How to avoid the small business staff crunch

- February 7, 2023 2 MIN READ


Labour shortages continue to be an issue for small businesses, with staffing issues expected to impact almost eight in ten businesses, according to new research from My Business.

Phil Parisis, Head of Product and Sales at My Business, says the survey results show one of the biggest issues small business owners will face in 2023 will be attracting and retaining quality staff. Parisis suggests business owners need to brace for the worst as these staff shortages will impact all areas of business.

“Whether it be being forced to reduce opening hours, having to put growth plans on hold or being unable to keep up with customer demand, the labour skills shortage is having a huge impact on workplaces across the country,” says Parisis.

Quality applicants in short supply

Parisis said the staff shortage is a very real issue for small business owners, with 77 per cent of those surveyed saying they are struggling to find suitable applicants for advertised roles.

“As a small business owner, recruitment can be overwhelming; not only does it feel like larger organisations have a greater pull power and the ability to outbid workers but there’s also the additional responsibility of having to correctly onboard new staff and ensure everything is above board,” Parisis says.

Industries expected to continue to feel the brunt of labour shortages in 2023 include hospitality, retail, transportation and construction.

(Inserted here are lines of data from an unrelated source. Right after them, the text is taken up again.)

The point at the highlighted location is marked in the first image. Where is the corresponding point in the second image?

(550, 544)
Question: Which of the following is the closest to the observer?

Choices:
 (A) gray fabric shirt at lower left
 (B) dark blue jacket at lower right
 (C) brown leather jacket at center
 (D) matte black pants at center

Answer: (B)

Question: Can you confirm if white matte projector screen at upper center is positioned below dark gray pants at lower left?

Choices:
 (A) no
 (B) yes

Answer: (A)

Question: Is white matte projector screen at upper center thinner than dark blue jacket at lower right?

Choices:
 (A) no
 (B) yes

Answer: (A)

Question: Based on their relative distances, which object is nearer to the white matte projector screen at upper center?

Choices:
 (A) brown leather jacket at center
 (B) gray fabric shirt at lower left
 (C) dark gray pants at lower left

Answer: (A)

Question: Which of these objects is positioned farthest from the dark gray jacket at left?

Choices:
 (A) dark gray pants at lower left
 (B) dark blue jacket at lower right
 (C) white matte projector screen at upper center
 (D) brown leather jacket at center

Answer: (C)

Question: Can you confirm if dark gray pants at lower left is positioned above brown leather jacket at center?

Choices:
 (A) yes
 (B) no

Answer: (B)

5 tips to attract top talent

Parisis offered the following advice to assist business owners in attracting quality staff:

1. Give them equity

“Think about involving your people in the business through an employee share scheme. These are now easier and much cheaper to put in place than previously, and they’re a great incentive to attract quality job candidates that relieves the pressure of having to offer competitive salaries. By allowing your employees to share in the growth and success of your business, you’re also giving them a reason to stay.”

2. Be flexible

“Staff these days value flexibility so don’t be afraid to think outside the box. Don’t just offer remote or hybrid working but reconsider non-traditional working hours and be open to job-sharing.”

3. Be human

“People want to work for businesses that care about more than money. Small businesses have a huge advantage over larger organisations because they can take advantage of their flatter organisational structure to make their staff feel cared for and valued.”

4. Offer benefits

“Re-evaluate what benefits you’re offering staff and what they cost to the business. Some of the most popular benefits you could offer are also cost-effective, such as shorter Fridays during the summer months.”

5. Personal touch

“During the hiring process make sure you respond to all your applicants. Help make them advocates for your business even if they don’t get the job.”